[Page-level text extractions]
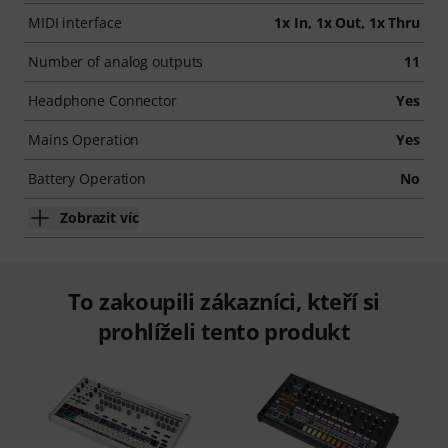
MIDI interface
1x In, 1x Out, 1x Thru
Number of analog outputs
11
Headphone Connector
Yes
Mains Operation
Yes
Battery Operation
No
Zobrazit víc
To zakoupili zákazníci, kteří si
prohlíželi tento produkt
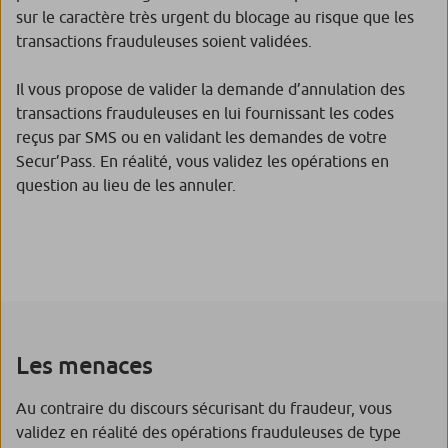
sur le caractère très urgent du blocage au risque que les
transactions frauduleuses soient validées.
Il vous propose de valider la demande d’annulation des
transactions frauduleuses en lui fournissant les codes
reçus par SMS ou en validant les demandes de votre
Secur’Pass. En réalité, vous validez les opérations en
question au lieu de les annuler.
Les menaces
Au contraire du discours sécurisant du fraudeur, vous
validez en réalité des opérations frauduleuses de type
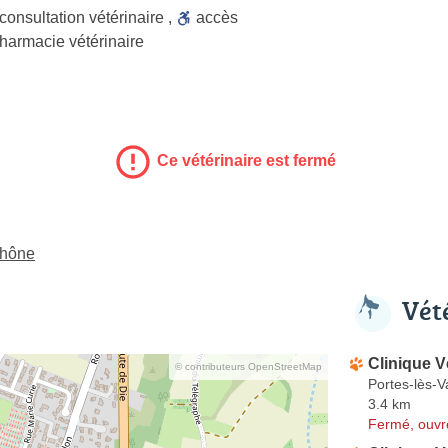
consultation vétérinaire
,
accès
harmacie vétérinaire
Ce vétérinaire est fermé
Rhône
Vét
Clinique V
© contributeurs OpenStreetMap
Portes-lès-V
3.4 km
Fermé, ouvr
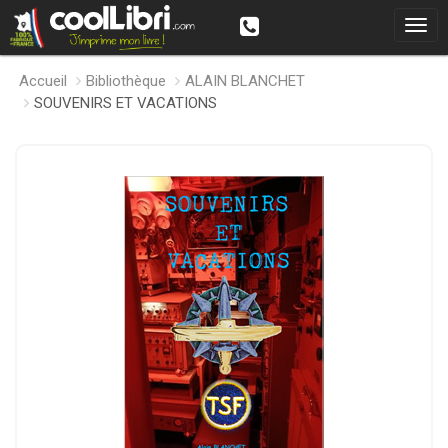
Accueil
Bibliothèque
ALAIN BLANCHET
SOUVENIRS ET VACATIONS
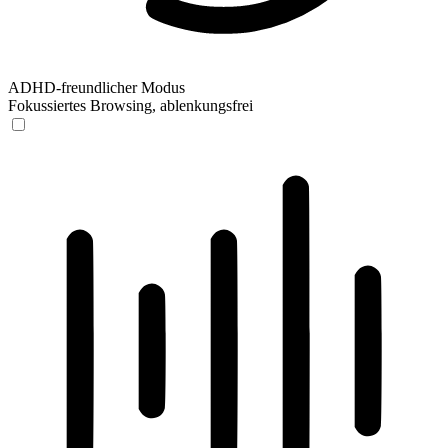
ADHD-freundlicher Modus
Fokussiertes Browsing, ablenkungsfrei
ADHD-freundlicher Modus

...

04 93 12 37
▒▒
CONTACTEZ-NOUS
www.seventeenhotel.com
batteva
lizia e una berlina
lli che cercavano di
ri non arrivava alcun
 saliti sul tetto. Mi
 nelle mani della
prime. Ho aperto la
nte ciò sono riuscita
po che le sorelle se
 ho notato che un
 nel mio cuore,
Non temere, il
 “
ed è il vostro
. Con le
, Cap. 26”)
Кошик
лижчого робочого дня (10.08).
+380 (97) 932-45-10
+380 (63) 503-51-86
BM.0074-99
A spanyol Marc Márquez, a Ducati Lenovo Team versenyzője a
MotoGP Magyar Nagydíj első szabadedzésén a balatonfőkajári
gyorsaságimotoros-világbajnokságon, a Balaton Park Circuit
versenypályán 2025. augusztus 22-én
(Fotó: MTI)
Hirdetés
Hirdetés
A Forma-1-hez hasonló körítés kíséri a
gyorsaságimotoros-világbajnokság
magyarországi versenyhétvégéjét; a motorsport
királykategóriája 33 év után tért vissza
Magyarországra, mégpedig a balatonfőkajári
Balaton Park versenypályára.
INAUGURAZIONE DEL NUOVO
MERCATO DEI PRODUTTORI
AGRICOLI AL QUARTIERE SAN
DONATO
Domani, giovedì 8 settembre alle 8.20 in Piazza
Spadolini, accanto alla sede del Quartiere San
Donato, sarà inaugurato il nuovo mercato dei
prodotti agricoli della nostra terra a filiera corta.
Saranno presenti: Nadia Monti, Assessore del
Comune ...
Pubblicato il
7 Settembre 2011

ASSIGNMENT>
If a line in the entries contains "gyorsaságimotoros", copy it.

ANSWER TO THIS PROBLEM>
gyorsaságimotoros-világbajnokságon, a Balaton Park Circuit
gyorsaságimotoros-világbajnokság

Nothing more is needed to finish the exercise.